A lot of this still has to do with the means. Music was the first to give in, because the files were so easy to distribute. Now cinema is in sights, with Blue Ray merely slowing down its inevitable transformation into something else (who knows?). But gaming has survived still to this day with an amazingly archaic distribution model (little pieces of plastic discs, distributed in bulk) which even as it moves to an all electronic distribution (Xbox Live Arcade, Playstation Network, Wiiware, iPhone App Store) will nevertheless survive far beyond this shift for one simple reason: platform incompatibility and the failure (for now) of the open-source movement to create a common standard (the equivalence of 24-frames-per-second) for algorithmically constructed audiovisual forms. Gaming is software, but it sure still feels like hardware. Platform wars, just like the Mac vs. PC wars, have so far made it difficult to abstract the content from its material conditions. Think of how Microsoft leverages Word, or ties Internet Explorer to Windows. This is software, but you’d never know it by the way its used in the real-world. Emulators of classic gaming platforms have given us somewhat of a glimpse of what a future beyond this pseudo-material tie-in world might look like, but not so the current emerging patch of games which are currently pushing the new platforms to their material limits, and perfectly in tune with the console cycles. The irony is this is an artistic medium profoundly appropriate to the new distribution means. So it will be very interesting to see how this evolves, not only in terms of pure distribution, but how new network forms modify the very nature of what is considered (playing) a game.
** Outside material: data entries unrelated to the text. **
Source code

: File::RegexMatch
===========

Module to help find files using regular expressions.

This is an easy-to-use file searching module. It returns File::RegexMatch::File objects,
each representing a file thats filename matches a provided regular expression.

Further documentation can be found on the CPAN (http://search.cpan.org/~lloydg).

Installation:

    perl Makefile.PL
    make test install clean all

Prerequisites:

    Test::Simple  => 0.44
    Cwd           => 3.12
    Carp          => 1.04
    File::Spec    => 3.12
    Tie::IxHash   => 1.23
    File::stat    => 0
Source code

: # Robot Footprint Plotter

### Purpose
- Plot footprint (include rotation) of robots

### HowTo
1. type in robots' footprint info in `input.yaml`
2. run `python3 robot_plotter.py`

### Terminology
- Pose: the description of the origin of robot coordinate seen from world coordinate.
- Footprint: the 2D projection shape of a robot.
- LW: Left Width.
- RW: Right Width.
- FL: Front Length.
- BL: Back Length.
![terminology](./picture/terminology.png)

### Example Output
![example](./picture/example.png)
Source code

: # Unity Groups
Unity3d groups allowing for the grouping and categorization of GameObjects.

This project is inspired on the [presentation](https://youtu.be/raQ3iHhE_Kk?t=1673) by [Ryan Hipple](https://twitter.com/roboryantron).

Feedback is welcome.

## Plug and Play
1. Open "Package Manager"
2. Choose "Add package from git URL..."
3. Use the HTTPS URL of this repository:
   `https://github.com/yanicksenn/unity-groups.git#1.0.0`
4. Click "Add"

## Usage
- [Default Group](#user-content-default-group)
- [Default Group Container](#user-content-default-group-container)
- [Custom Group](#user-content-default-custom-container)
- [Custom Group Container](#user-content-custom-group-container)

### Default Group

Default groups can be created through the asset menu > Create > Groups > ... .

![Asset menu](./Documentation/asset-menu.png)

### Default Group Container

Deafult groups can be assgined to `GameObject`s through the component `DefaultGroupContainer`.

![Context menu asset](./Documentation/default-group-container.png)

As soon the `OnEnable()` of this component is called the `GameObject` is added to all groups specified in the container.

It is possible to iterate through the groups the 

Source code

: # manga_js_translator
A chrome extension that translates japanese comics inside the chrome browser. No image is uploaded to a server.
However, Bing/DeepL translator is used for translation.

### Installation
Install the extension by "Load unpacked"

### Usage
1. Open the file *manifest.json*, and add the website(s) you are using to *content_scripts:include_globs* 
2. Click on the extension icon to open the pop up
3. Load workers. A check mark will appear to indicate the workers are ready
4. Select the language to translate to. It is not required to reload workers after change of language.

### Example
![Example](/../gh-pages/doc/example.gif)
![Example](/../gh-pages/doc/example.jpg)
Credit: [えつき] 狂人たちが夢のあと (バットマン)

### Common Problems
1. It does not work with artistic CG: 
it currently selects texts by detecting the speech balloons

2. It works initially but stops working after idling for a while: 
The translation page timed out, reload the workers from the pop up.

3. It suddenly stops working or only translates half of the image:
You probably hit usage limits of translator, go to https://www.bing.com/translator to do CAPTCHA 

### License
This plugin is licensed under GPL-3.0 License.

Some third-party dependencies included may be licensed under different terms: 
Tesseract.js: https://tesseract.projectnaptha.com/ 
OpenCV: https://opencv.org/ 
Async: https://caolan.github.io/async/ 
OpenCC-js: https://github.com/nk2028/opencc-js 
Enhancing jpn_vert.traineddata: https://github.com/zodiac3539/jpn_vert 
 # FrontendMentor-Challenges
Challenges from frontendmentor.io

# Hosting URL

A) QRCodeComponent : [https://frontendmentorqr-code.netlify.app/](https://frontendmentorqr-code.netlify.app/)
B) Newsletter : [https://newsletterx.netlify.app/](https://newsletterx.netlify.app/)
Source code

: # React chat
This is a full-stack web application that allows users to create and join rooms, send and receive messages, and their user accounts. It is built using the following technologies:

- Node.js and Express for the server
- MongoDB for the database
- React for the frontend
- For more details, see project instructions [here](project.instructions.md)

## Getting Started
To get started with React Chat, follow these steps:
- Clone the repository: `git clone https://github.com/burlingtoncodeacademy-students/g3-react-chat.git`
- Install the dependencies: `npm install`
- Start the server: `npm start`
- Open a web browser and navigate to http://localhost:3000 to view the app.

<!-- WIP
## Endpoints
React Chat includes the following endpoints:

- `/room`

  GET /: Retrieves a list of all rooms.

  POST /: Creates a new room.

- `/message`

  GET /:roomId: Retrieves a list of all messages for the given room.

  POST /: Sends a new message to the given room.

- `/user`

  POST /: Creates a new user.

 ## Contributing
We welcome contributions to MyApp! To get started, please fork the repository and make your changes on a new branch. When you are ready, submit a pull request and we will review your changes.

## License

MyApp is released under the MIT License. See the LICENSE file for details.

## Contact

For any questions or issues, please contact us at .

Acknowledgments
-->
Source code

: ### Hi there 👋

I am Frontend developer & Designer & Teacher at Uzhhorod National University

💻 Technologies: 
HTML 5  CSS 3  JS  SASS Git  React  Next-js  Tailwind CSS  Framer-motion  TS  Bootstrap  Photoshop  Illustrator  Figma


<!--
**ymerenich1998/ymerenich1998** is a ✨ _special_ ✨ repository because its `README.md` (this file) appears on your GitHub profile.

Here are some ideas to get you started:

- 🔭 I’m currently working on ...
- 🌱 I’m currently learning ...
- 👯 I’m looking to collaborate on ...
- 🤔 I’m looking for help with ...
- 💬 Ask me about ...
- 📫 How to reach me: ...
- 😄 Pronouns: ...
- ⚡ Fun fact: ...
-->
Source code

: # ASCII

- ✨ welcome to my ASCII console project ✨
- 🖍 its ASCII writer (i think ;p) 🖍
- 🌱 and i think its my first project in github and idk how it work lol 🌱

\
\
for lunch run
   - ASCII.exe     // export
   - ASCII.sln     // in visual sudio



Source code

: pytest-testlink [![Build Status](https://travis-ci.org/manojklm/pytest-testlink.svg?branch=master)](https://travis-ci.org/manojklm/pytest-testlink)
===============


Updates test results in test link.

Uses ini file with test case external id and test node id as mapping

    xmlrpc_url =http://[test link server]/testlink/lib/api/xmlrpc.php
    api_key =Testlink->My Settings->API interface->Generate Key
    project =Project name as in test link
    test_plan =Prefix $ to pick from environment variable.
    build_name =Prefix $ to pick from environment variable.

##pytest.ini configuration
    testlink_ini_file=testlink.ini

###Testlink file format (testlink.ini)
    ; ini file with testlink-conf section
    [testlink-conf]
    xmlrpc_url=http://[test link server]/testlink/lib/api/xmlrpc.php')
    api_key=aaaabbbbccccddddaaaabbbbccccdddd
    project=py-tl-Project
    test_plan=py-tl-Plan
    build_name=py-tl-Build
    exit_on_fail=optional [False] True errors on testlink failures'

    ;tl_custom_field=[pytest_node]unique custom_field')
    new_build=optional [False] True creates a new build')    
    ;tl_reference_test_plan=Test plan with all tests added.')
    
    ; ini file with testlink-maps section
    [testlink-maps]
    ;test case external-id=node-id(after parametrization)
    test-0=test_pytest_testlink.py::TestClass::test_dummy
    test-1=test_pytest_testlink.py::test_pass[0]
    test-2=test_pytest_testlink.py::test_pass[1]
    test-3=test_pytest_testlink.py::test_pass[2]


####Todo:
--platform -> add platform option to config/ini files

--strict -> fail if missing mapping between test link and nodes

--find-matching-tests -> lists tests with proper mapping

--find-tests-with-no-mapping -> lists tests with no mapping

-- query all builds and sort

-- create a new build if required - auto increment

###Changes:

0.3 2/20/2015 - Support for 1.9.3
To move this argument back now to politics: this would seem an obvious battleground for the defense of new complex economics in the defense of more creative, experimental — i.e. artistically rich — forms of gaming, much as France did for cinéma. It’s a clear win-win for both the politicians, and the “créateurs”. But so far, France, and Europe for that matter, has yet to step up to the plate, despite the occasional political declaration that France will offer the gaming industry similar advantages and protections offered the cinéma industry — as soon, of course, as it figures out what the hell “artistic merit” means in the case of gaming. And there’s the rub, for politically, even critically, no one of any credibility has yet to define what an — ok, let’s go for it — “auteur” form of gaming might represent. And that’s actually a good thing (for the moment), because in the last round of debates on this issue, industry hacks were trying to appropriate the debate, arguing in favor of the “artistic merit” of racing simulators — i.e. because the cars were designed so “artistically” (= they’re damn pretty, right?). Even Miyamoto, who many here consider a genius, is still not the auteur-gaming Europeans would expect from the term. So there’s a lot of good cultural push-back from the cultural sector on this issue. But there are obvious examples out there — the whole Independant Gaming movement is a clear place to start —, only so far no one with any political credibility has stepped up to the plate, and I suspect that the gaming industry will be the last to pitch in on the effort, given that they currently run their production houses quite comfortably as if they were (merely) an industry, and the “product” were (merely) entertainment. But it’s also part of their cultural disconnect, why they are culturally irrelevant, and why Nintendo will continue to eat their lunch.